Alexandria, 21st Aug’t, 1754.
The bearer hereof, Mr. Wright,1 discovering an Inclination to the Art Military, and having, in some Measure, made it his Study, I have taken the liberty to recommend him to your Honour for one of the Vacancy’s in the Virginia regiment; this I do, with more assurance of succeeding, as Mr. Wright’s Character for good Sense and Sobriety will render him worthy the favor you may please to confer, and I dare venture to say, he will endeavor to deserve.

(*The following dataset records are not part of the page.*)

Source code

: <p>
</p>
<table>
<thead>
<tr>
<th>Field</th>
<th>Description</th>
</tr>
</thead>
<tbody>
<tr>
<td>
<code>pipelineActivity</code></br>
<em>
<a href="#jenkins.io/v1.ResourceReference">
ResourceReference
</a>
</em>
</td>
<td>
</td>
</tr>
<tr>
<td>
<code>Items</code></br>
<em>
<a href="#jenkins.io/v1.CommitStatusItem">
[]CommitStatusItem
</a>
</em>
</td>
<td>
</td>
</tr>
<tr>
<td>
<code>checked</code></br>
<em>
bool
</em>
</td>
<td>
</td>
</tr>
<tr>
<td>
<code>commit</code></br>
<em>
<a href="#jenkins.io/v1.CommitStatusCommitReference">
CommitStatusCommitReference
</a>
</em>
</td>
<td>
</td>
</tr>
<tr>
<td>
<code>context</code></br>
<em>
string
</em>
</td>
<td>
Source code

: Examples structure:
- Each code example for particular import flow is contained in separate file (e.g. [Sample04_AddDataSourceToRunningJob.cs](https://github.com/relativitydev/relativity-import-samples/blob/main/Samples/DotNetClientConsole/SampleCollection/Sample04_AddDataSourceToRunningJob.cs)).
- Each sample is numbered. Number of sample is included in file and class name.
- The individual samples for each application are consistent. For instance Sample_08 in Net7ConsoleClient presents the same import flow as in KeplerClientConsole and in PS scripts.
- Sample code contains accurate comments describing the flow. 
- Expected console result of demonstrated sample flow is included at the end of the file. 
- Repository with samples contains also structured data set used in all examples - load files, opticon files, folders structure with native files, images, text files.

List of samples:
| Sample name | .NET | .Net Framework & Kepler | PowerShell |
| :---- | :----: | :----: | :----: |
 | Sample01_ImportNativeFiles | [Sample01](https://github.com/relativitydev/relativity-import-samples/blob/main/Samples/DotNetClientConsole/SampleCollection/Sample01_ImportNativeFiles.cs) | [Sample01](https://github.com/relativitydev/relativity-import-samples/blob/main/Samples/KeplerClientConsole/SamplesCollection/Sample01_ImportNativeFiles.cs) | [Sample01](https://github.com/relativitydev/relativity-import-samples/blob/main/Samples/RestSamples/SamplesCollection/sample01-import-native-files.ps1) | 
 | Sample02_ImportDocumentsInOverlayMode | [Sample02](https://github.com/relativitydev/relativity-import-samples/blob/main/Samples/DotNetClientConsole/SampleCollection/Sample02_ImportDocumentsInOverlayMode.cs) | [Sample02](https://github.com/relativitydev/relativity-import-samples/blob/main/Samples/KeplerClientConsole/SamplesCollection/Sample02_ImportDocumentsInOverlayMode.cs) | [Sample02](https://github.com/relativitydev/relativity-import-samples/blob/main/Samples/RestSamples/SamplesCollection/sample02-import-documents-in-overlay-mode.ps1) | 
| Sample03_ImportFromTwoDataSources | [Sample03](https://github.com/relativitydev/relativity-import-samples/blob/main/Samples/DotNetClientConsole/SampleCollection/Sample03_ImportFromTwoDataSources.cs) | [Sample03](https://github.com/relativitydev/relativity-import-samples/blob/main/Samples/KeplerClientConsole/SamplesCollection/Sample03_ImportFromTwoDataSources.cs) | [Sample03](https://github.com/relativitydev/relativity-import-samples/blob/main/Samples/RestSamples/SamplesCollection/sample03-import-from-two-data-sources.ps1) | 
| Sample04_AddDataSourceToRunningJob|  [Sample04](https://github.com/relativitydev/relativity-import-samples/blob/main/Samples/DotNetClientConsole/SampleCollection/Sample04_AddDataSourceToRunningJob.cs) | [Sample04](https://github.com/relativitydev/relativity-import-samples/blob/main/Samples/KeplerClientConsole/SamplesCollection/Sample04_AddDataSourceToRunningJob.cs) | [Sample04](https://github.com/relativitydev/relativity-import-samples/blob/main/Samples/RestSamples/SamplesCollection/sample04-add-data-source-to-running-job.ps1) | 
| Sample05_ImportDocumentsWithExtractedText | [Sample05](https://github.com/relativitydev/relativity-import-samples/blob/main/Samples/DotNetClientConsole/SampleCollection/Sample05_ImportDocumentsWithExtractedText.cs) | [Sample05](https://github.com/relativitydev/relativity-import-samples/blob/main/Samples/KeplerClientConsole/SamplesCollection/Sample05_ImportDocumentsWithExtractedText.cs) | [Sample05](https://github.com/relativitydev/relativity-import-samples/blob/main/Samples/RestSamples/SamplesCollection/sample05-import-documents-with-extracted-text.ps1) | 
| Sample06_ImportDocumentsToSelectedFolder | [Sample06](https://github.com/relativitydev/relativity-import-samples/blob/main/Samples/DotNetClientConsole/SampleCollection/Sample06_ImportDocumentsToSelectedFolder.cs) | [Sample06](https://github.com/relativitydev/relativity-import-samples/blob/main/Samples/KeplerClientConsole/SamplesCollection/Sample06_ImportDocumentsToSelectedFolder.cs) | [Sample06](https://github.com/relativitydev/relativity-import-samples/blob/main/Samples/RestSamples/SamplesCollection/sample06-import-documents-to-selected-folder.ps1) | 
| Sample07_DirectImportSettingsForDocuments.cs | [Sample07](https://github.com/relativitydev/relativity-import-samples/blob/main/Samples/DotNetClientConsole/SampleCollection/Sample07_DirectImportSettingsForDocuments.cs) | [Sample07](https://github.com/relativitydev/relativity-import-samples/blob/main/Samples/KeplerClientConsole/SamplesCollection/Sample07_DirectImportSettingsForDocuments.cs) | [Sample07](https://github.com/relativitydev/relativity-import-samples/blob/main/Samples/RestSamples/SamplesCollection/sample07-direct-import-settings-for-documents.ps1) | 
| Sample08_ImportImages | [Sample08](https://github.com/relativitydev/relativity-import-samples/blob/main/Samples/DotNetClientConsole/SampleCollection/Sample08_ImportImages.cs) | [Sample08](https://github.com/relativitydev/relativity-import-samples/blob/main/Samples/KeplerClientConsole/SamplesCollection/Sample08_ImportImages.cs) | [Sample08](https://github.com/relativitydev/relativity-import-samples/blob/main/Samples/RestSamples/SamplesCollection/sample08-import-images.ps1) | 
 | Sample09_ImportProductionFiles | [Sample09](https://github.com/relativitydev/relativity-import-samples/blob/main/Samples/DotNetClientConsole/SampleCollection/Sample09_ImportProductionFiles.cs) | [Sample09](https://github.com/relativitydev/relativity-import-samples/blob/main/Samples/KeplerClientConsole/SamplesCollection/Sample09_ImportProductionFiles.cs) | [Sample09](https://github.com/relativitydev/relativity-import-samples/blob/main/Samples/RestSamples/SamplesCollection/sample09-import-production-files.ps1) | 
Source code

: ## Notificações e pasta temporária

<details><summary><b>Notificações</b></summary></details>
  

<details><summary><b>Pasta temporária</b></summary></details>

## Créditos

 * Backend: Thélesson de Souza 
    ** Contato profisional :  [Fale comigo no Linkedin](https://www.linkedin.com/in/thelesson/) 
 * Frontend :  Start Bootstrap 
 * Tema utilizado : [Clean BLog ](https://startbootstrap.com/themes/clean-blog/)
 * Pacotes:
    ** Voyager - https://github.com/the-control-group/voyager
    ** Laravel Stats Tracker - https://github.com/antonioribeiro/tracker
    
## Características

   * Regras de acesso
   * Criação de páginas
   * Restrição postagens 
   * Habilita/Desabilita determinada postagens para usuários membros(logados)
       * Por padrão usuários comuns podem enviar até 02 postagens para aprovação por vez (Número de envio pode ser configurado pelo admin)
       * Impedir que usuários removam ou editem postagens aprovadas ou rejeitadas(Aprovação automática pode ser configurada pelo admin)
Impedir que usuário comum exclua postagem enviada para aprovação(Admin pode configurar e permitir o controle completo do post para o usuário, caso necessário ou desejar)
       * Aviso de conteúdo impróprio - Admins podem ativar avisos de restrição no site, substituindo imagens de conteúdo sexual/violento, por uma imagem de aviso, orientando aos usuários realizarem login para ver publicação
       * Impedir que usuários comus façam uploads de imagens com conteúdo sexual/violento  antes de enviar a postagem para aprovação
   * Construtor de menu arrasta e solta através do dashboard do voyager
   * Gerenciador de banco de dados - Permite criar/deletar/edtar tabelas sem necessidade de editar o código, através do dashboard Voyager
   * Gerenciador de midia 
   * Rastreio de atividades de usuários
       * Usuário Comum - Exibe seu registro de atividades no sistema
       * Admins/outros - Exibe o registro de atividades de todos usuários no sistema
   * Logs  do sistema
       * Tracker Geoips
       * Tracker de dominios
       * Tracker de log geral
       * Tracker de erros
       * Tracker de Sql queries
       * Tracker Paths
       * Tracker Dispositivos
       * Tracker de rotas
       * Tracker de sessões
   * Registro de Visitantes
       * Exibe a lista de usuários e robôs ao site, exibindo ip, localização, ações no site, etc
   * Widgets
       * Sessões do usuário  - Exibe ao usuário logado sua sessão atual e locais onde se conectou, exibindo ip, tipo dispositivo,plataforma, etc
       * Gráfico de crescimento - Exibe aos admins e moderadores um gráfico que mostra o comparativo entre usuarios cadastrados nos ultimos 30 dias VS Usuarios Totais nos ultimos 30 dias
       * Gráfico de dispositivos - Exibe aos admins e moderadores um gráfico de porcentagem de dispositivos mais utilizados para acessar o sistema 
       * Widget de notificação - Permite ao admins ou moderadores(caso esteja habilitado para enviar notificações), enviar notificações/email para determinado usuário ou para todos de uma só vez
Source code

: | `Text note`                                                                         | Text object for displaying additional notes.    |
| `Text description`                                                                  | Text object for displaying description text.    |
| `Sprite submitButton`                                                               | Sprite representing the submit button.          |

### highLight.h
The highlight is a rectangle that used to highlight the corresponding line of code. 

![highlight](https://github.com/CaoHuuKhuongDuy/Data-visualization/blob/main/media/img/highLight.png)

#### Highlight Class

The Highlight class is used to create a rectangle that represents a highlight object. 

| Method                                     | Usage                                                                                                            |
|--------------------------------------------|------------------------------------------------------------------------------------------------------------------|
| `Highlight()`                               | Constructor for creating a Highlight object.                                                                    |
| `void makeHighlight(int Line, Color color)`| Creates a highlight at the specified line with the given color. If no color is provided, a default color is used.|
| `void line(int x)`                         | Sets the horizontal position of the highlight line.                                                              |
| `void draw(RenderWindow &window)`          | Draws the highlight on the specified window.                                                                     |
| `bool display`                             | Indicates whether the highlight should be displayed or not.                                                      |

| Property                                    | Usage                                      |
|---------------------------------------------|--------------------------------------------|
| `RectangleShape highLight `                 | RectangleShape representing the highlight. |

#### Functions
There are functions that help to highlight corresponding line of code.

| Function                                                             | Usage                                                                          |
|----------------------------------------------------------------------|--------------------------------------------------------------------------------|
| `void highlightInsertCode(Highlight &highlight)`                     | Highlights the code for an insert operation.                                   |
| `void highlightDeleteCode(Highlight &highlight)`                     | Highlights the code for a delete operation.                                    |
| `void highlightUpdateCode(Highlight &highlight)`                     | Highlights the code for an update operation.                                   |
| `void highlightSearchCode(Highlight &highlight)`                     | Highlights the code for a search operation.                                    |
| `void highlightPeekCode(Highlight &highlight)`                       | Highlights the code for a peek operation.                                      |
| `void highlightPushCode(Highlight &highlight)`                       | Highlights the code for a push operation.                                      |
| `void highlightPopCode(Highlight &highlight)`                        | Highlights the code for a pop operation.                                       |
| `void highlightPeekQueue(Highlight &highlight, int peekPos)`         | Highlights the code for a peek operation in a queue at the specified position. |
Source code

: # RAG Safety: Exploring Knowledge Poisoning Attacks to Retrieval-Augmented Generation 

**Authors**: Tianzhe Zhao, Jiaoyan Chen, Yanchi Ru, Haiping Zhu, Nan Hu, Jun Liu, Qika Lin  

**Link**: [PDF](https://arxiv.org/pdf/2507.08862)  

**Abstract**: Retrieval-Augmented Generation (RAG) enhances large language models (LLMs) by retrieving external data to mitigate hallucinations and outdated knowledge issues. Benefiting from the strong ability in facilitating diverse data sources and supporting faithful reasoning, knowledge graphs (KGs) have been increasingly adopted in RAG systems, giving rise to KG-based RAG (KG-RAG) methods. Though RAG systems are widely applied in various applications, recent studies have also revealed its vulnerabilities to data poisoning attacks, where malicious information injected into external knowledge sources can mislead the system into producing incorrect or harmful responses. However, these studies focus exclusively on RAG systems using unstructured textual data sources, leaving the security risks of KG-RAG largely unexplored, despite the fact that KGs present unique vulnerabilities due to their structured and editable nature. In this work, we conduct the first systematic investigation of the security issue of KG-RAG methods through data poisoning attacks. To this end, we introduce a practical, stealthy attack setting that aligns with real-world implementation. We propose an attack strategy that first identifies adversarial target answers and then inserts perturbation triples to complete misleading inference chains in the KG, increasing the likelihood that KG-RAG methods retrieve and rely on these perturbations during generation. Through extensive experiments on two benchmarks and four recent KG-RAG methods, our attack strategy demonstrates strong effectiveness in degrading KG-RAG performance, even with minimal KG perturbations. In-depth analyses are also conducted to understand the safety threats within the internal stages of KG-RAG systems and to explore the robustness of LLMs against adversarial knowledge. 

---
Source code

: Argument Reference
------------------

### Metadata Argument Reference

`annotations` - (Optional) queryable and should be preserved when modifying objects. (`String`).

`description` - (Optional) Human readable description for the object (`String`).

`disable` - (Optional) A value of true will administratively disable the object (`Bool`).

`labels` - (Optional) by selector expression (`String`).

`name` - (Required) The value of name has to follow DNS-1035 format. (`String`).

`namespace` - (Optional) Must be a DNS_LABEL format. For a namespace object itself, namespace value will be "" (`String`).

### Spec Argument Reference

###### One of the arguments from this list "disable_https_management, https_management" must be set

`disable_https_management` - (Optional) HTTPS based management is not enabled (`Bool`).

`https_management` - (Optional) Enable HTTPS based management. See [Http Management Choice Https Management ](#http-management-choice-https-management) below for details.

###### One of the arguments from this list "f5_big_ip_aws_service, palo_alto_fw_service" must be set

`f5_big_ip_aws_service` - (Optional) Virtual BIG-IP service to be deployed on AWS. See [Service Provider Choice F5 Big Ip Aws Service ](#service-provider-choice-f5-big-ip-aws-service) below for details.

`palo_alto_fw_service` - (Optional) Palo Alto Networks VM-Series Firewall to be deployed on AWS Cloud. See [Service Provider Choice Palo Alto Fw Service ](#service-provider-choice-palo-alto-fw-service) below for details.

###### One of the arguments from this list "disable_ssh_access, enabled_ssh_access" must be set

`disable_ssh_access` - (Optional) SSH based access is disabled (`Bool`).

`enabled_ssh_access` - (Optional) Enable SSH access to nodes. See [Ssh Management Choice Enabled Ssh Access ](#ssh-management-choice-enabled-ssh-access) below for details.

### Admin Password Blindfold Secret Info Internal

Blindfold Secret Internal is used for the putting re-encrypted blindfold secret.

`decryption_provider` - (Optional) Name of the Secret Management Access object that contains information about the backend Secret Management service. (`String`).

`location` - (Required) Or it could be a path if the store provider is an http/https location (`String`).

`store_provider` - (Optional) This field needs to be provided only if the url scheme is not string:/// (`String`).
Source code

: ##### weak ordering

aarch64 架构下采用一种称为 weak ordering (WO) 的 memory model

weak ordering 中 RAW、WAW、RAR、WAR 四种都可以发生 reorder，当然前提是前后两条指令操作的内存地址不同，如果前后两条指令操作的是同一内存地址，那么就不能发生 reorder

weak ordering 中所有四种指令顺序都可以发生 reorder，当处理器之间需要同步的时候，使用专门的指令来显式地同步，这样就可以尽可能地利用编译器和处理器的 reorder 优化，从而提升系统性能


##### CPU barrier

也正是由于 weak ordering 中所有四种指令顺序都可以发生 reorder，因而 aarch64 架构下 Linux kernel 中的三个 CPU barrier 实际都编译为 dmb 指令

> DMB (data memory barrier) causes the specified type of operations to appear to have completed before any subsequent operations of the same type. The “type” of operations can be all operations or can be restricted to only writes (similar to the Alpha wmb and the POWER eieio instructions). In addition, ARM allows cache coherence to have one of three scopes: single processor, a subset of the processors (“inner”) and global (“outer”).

Yesterday Mr. Peyroney set off from this, who I hope will also meet with your Honour’s approbation and indulgence, as his behaviour has merited a reward from his Country (such he looks upon this to be). Mr. Campbell arriv’d Yesterday, after appointing the Musters for the Northern Neck. I was not a little surprised to hear him say he was to have the Half of my Salary, especially when he at the same time gave me to understand he expected it was the half of the £70, exclusive of the £30 which he has for his two County’s, which is near a third of what I get for the whole 11 Countys—a great disproportion this. I hope your Honour gave Mr. Campbell no room to expect this, for I think it exceeding hard that I shou’d give so much more for a deputy than others, especially when the duty is much easier. For the Middle district, which has 10 Countys, Muse gives but £40. Colo. Thornton gives yet less for his, while I, by Mr. Campbell’s account, is to give £65 or at any Rate £50. I hope, if your Honour is kind enough to continue me in that office, You will not oblige me to give such an exorbitant allowance to a Person, who by all acc’t, knows nothing of the duty he has undertaken. I can get a Person whom I have taken great pains myself to teach, and who is perfectly acquainted with every part of the Service, to do the duty of the whole for the same that others give, and I shou’d be very glad for the sake of having the Countys kept in tolerable discipline, and for the favour of obliging me, your Honour, wou’d indulge me in this, as I will engage it shall turn more to the Public advantage, whose Interest I am certain from well founded Reasons, you espouse, preferable to that of private. I must again mention Mr. Frazier as a person we shall much need if Mr. Peyroney is promoted, as I hope he will [be].
[1 ]Probably William Wright, who was killed at Braddock’s defeat.